With that said, if you are bound and determined, I cannot speak to Glock, but I trust my life with a .229 Sig and a M&P Shield.  Both chambered in .40 cal.


----------



## amorris127289 (May 20, 2015)

Ooh-Rah said:


> Geez dude, so many unanswered questions I don't know where to start, but:
> 
> - Have you ever fired a handgun?
> - Are you going to be carrying concealed or open carry?
> ...


I have fired 25 rounds out of a Berretta 9mm.

The closest range to me is almost 2 hours away, I live in BFE. We have an old police range on our land up here that I will be able to shoot on.

I plan on using it as a concealed carry


----------



## amorris127289 (May 20, 2015)

Sorry I accidentally hit post. 

Concealed carry... Once I become efficient with the gun. The concealed part is more for later down the road, I do not want to carry a weapon I am not accustomed too.

And that range is in the opposite direction of where I am headed.
This is my first handgun purchase and I failed to research on whether I could buy in a state that my Drivers license is not issued.


----------



## amorris127289 (May 20, 2015)

And I believe I will go with a 9mm model because ammo is cheaper, correct me if I am wrong? Again, pistols are not my expertise what's so ever. I have been reading articles and watching videos for the last two weeks. One guy likes one gun, the other like another. It all depends on the shooter.


----------



## compforce (May 20, 2015)

> put a .380 in my hand, misfeed, stove pipe, you name it.



Try holding it with your man hands...   Too loose a grip causes that in a .380  It requires the resistance to cycle properly.  The same is true of the 3" models in other calibers because of the tighter spring.

amorris, I'm a 1911 die hard for carry.  Sig P238 is a nice carry (http://sigsauer.com/CatalogProductDetails/p238-extreme.aspx).  I like a bigger thumb safety so I can sweep it though.  Personally I carry Kimbers, but they're pretty pricy.  On the plus side, you'll never be more accurate than the gun.

I don't like plastic guns where the first round takes more pull than the following ones.  Army Beretta 9mm, I can't hit the side of a barn with the first round (decocked like the Army wants you to carry).  Every round after the first is in the 9-X range.  If I need to use my carry weapon, the first round is the one I want to count on, not having a flyer before I can hit the target.


----------



## x SF med (May 20, 2015)

DO NOT PURCHASE A HANDGUN UNTIL YOU HAVE FIRED A FEW.   PERIOD.

I grew up on a .45, a Colt 1911A1...  love it.   I cannot abide Glocks at all, the grip angle is wrong for me, but that is just me.  Love my Kahr for concealed, love my Springfield Xd9 for the dump controlled rounds downrange without a lot of mag changes.  I also own an Austrian Luger from 1939...  all 9mm... I am a proponent of a single caliber for home defense pistols.  I did not buy my first handgun until I had more than 10,000 pistol rounds downrange (including military time) in various calibers, using various manufacturers wares/models.

(Rendered chart images)
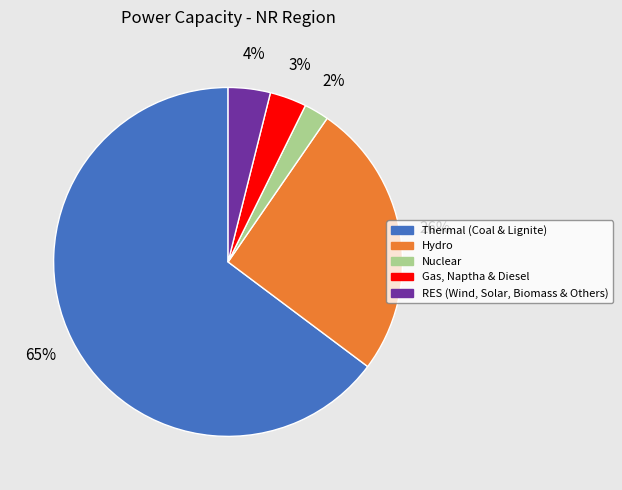

The Nuclear slice represents 10% of the pie. True or false?

False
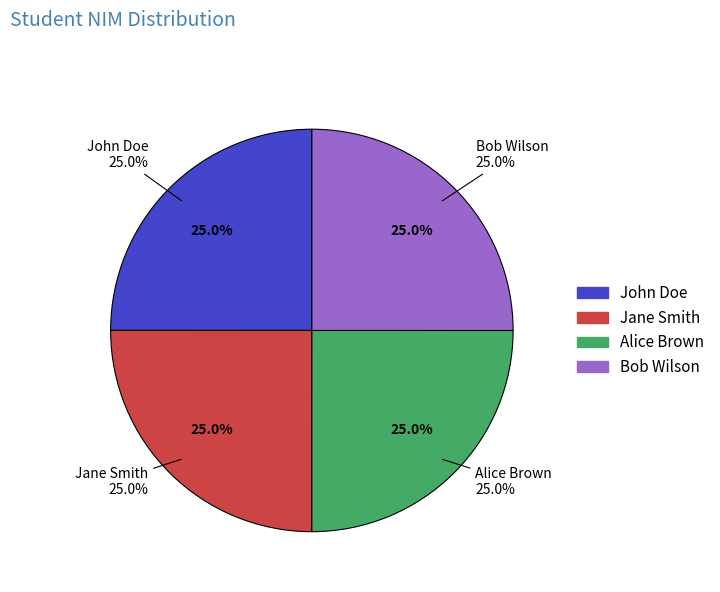

True or false: Alice Brown accounts for 25% of the total.

True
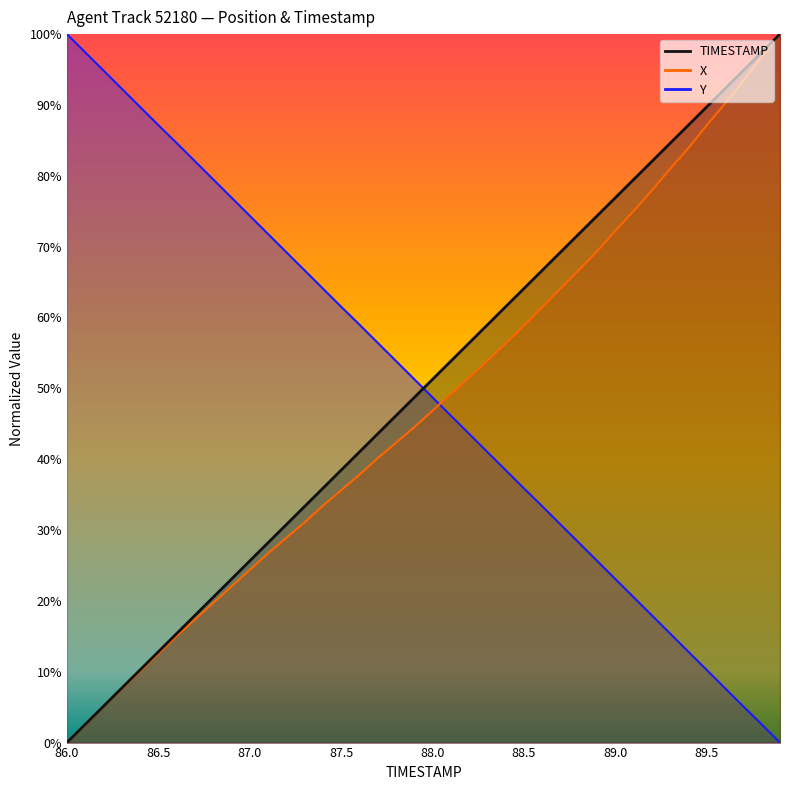

Which series has the largest range (max minus min)?

TIMESTAMP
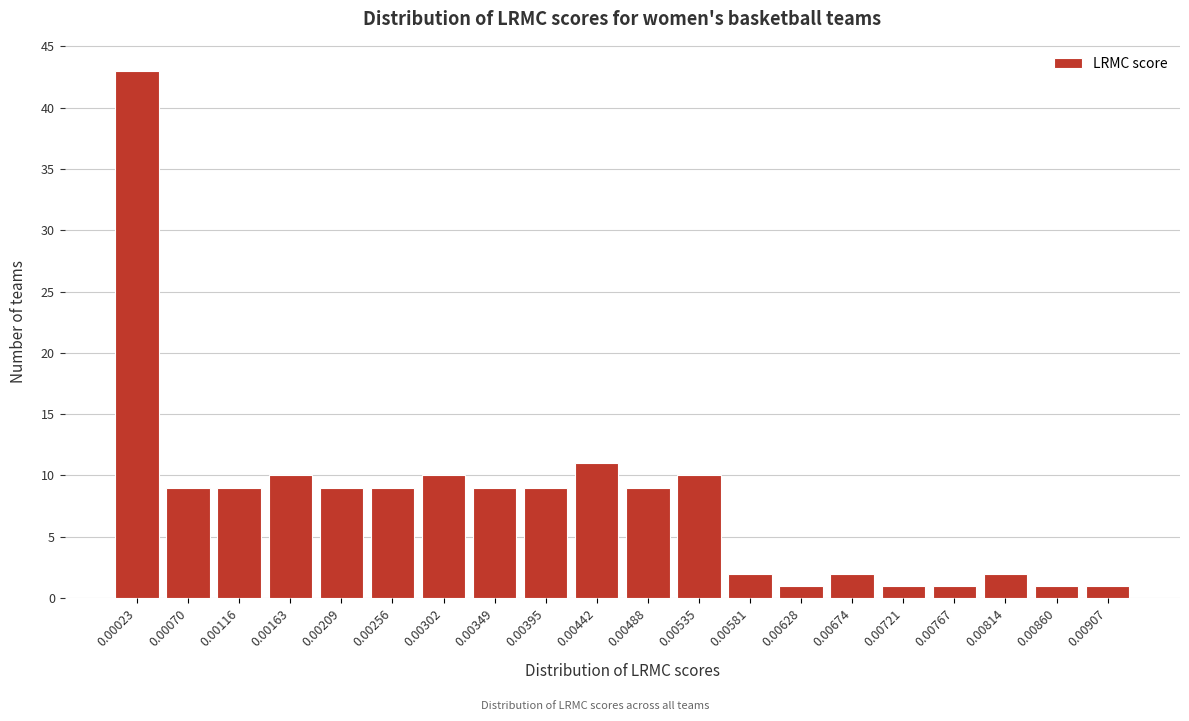

Reading right to left, transcribe all the data shown in this chart.

1	1	2	1	1	2	1	2	10	9	11	9	9	10	9	9	10	9	9	43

*Requirement:* Rewrite the forum thread's paragraph starting "I don't like plastic guns" as a short bulleted list that keeps its main facts. The entries are separate material, unrelated to the forum thread.

*Result of the task:*
- Dislikes plastic guns where the first round takes more pull than the following ones.
- With the Army Beretta 9mm, decocked as the Army wants it carried, the first round can't hit the side of a barn.
- Every round after the first lands in the 9-X range.
- With a carry weapon, the first round is the one to count on, without a flyer before hitting the target.